Sensitivity analysis for building energy simulation model calibration via automatic differentiation

High-fidelity building energy simulation models are established on well-known physical laws and attempt to faithfully represent a real building. The numerical solution of differential algebraic equations that interpret thermal balance of buildings is included in building energy simulation models. It thereby leads to highly discontinuous systems that involve a large number of sub-routine calls and model switches during the execution. To acquire a building energy simulation model with good quality, parameter sensitivity analysis is well-advocated since it aims to target those parameters from the parameter pool in a specific building that hold more influence on the building thermal performance than others. Since building energy simulation models are given in a large piece of program codes and encapsulate a series of sub-models, the existing sensitivity analysis is built on Monte Carlo simulation and statistics-based random sampling methods only, e.g., Monte Carlo sampling and Latin Hypercube sampling methods, which are extremely time-consuming.

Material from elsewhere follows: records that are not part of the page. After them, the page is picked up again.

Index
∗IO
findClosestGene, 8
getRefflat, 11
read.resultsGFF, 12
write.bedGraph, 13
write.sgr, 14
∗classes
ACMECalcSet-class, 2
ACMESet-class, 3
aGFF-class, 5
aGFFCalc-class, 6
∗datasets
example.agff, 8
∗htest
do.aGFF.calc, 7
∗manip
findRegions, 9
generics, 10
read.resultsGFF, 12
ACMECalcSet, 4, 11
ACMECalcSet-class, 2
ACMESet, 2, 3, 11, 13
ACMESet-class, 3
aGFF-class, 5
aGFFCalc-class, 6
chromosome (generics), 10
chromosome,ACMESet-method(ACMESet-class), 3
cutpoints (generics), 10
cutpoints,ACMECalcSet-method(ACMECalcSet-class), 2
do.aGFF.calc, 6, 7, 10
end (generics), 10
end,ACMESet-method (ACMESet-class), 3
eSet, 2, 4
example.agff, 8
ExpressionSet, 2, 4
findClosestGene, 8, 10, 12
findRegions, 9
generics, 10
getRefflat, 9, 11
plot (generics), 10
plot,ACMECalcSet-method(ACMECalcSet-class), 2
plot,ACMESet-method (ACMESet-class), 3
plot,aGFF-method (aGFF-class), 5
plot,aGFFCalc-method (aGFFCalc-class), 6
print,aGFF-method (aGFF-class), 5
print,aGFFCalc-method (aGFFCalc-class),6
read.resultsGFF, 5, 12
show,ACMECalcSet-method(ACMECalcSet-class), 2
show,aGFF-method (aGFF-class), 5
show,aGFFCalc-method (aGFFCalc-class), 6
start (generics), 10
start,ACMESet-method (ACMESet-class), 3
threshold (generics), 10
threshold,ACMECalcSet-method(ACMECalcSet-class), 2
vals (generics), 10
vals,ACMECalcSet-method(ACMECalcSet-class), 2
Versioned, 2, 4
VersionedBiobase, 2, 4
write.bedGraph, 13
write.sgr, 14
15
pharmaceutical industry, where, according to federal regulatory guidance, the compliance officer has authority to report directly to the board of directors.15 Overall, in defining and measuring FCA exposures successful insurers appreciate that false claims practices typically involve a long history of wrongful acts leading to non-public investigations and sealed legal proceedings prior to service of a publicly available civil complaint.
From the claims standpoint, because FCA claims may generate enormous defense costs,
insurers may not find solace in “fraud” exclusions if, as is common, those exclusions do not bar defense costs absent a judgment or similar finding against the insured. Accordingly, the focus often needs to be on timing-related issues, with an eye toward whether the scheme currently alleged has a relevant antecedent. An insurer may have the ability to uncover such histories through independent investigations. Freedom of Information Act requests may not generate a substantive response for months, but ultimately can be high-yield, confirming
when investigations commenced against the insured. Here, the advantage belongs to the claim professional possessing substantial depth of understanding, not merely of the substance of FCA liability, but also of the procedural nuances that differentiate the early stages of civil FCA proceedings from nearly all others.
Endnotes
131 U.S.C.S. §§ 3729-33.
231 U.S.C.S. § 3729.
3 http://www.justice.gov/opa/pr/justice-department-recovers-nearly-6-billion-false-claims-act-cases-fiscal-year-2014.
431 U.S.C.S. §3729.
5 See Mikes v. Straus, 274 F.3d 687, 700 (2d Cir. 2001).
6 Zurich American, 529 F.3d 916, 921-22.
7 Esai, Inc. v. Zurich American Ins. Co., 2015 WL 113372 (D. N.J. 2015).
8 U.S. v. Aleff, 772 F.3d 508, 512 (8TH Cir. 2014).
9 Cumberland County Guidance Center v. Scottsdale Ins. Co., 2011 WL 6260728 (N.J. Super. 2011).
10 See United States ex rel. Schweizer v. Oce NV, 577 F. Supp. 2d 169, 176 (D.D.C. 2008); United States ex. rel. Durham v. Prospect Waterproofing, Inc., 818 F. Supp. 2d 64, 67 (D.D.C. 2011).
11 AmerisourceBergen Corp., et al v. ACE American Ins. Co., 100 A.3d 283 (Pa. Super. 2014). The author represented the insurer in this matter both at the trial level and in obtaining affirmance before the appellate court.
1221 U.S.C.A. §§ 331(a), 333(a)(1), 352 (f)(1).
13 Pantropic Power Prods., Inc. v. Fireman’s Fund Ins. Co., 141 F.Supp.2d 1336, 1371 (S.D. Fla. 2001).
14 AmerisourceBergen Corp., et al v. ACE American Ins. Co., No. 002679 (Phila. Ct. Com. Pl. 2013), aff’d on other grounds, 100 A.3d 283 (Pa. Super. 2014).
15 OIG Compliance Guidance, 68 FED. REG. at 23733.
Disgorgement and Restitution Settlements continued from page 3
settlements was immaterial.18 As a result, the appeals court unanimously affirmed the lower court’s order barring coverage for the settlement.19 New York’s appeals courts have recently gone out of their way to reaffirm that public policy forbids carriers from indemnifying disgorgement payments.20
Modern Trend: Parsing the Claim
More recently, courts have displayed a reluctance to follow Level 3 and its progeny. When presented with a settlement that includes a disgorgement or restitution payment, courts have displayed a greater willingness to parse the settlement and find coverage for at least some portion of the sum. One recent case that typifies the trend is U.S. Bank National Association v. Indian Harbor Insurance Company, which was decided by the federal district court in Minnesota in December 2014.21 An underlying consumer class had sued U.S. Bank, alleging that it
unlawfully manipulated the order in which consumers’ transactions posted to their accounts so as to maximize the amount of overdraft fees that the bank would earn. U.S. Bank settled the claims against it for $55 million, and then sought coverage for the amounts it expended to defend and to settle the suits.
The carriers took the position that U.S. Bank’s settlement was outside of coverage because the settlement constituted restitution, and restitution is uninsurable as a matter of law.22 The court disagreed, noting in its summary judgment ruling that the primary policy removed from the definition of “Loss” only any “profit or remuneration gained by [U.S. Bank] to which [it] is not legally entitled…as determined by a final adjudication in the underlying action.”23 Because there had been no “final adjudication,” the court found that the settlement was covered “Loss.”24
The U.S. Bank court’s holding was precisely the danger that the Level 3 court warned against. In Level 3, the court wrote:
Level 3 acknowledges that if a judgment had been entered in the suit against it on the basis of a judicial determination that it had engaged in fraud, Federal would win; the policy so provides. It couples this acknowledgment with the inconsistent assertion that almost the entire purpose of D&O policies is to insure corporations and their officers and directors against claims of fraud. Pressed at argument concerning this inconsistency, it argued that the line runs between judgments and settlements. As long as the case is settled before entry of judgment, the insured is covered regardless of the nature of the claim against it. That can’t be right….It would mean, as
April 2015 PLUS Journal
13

We propose to perform the sensitivity analysis of a first-principle high-fidelity building energy simulation model via a straightforward differential sensitivity analysis method that relies on the estimation of derivatives. A key technical challenge is that the complexity of the model prohibits the analytical differentiation, while the numerical differentiation is sensitive to step size and suffers from the truncation error. We, hence, propose to adopt an automatic differentiation method, which exploits the operator overload feature of object oriented programming language, to obtain accurate numerical estimations of derivatives in an automated and computationally efficient way.